Vincentas Nesavas ist Ende 30. Der Arzt aus Litauen fühlt sich auf dem Rhön-Klinikum-Campus in Bad Neustadt wohl. Nesavas hat sich gut eingelebt und Deutsch gelernt. Mit seiner Arbeit als Stationsarzt an der Psychosomatischen Klinik ist er zufrieden. In Bad Kissingen hat Nesavas außerdem eine neue Heimat für sich, seine Frau und die zwei Kinder gefunden. Die Kinder haben Freunde in der Grundschule und am Gymnasium, seine Frau arbeitet als wissenschaftliche Mitarbeiterin in der medizinischen Forschung. In nur drei Jahren haben die Nesavas einen kompletten Neuanfang gemeistert.
„Zuerst habe ich mich nach Skandinavien beworben, aber das hat nicht geklappt“, erzählt Nesavas. Er hatte in Litauen Medizin studiert und praktizierte als Arzt. Allerdings war es ihm nicht möglich, sich zum Facharzt für Psychologie fortzubilden und parallel als Arzt zu arbeiten.

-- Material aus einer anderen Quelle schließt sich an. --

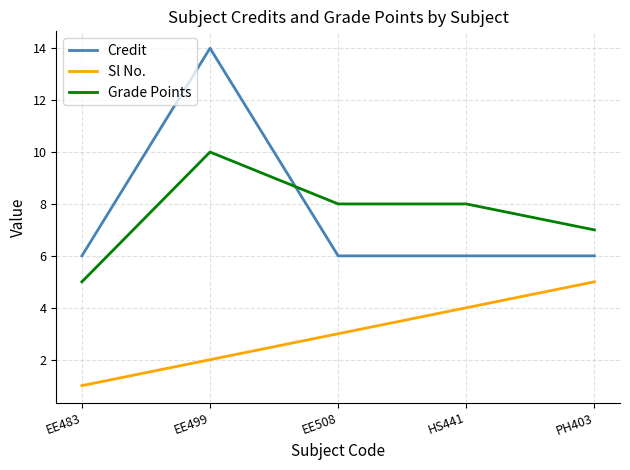

How many lines are shown in the chart?

3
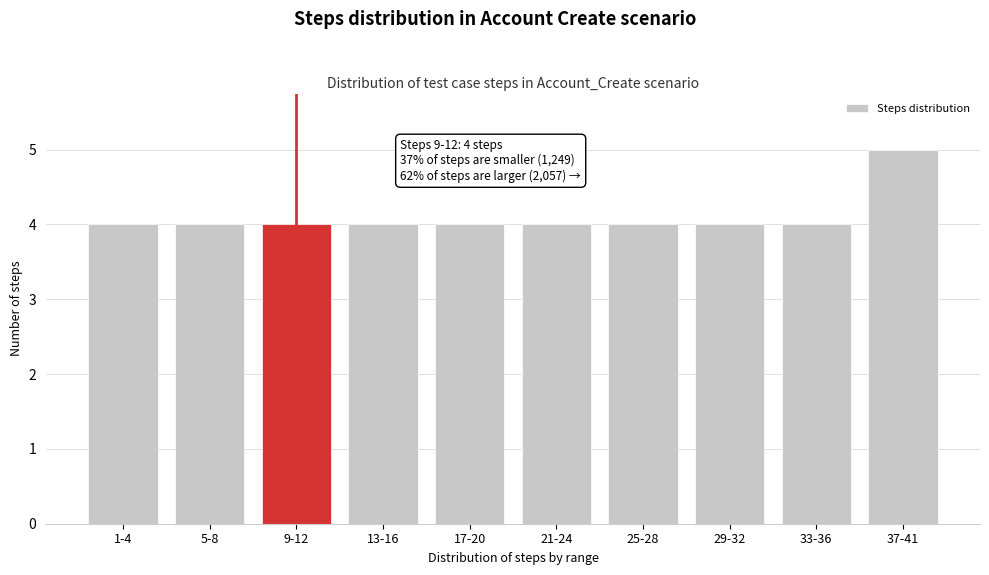

Reading left to right, extract all data points from this chart.

4	4	4	4	4	4	4	4	4	5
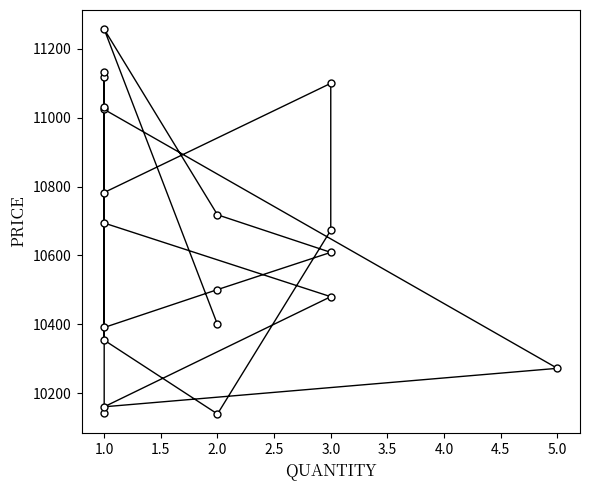

What is the difference between the values at 3.0 and 2.0?

108.1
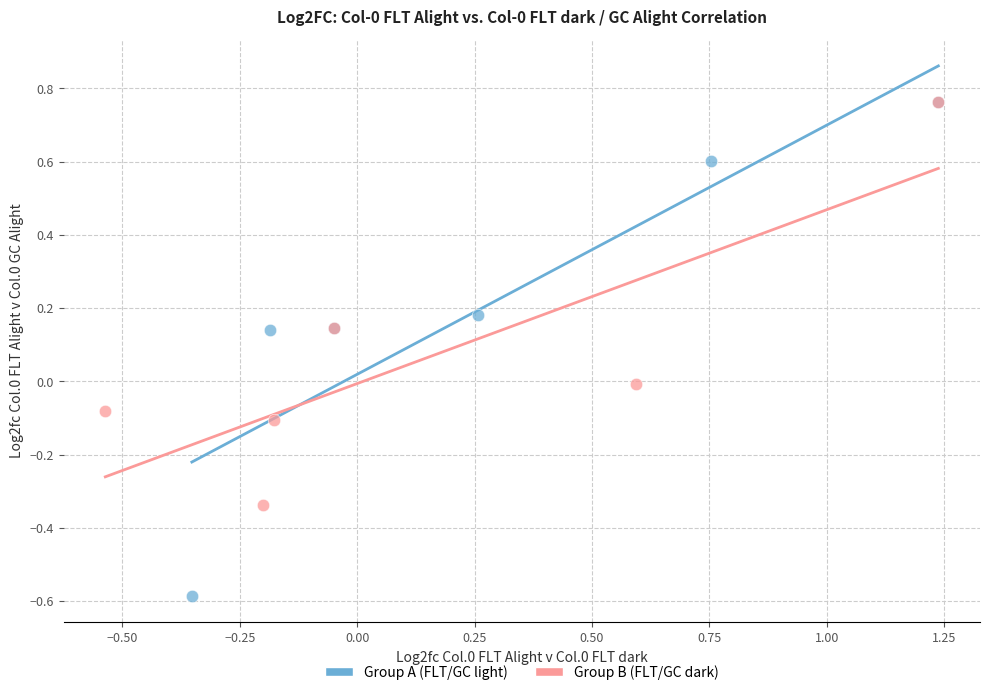

Which series reaches the minimum Y coordinate?

Group A (FLT/GC light)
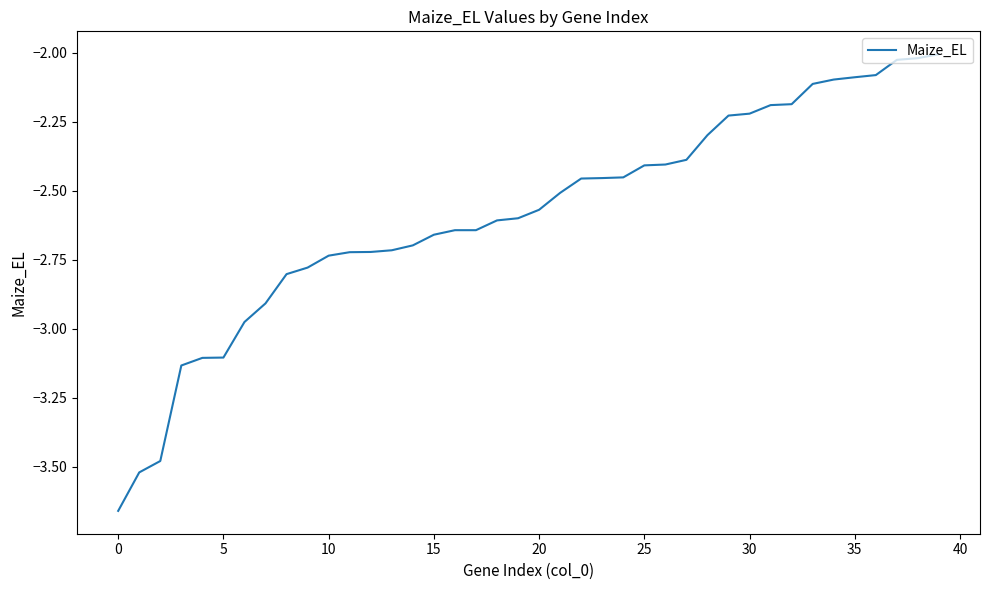

What is the difference between the maximum and minimum values?

1.7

Also suchte er nach Alternativen. „Ein Freund erzählte mir, dass in Deutschland Ärzte gebraucht werden“, sagt er. Nesavas bewarb sich erfolgreich auf das Scholarship-Programm des Rhön-Klinikums.
Das Scholarship-Programm ist ein Stipendium, das seit gut drei Jahren vom Rhön-Klinikum an ausländische Medizinabsolventen vergeben wird. Deutschland sei bei der Ausbildung von Fachärzten auf Migranten angewiesen „Wir hatten schon vor drei Jahren eine große Zahl ausländischer Ärzte in Deutschland. Die Entwicklung war absehbar“, sagt Professor Bernd Griewing, ärztlicher Direktor in der Neurologie.
Das Programm haben bislang 66 Nachwuchsärzte absolviert. „Etwa 80 Prozent der Leute bleiben vor Ort“, sagt Griewing. Heute sei etwa jeder Vierte der 250 Rhön-Klinikum-Ärzte Migrant. Griewing glaubt, dass das Programm langfristig der ärztlichen Versorgung auf dem Land dient.
Christiane Hanshans betreut das Programm. Zweimal jährlich werden zehn Stipendien angeboten. „Das umfasst eine sechsmonatige Hospitationsphase mit Deutschkurs“, sagt sie. Die jungen Mediziner werden fachlich wie sprachlich geschult. Jeder Stipendiat bekommt einen Arzt als Tutor zugeteilt. Christiane Hanshans organisiert die Unterbringung im Gästehaus, gestaltet Freizeitangebote und hilft, Bürokratie zu erledigen. „Das alles könnten die Stipendiaten allein nur schwer bewältigen“, sagt sie. Sie hält den Medizinern den Rücken frei, damit die sich auf die Betreuung der Patienten und das Lernen der Sprache konzentrieren. Hanshans: „Die Leute sind fachlich gut ausgebildet, aber die Patienten möchten, dass der Arzt mit ihnen auch über die Enkel plaudert.“
Nach der Hospitationszeit haben die Stipendiaten die Chance auf eine Festanstellung. „Wenn die Ärzte in einem Anstellungsverhältnis stehen, möchten wir sie nicht allein lassen.“ Die Aufenthaltsgenehmigung muss beantragt, die ausländische Approbation anerkannt oder der Familiennachzug geregelt werden, wie bei Vincentas Nesavas. „Das Programm lebt von der sozialen Komponente“, sagt Professor Griewing. Das Hauptaugenmerk liege darauf, dass die Familien sich gut in Deutschland einleben. Hanshans hilft auch Kindergartenplätze zu finden, Sprachunterricht für Kinder zu organisieren und dem Partner dabei, Arbeit zu suchen.
Blue Card
Seit September 2012 wird die Blue Card deutschlandweit als Aufenthaltserlaubnis für gut ausgebildete Ausländer erteilt. Sie gilt für Staatsangehörige, für die das EU-Freizügigkeitsabkommen nicht gültig ist, beispielsweise Nicht-EU-Ausländer. Das Bad Kissinger Ausländeramt hat bislang insgesamt 40 Blue Cards ausgestellt. Von den betreffenden Personen leben noch 20 im Landkreis, die Mehrheit sind Ärzte. Die meisten Blue Card Inhaber sind Serben, Syrer und Israelis.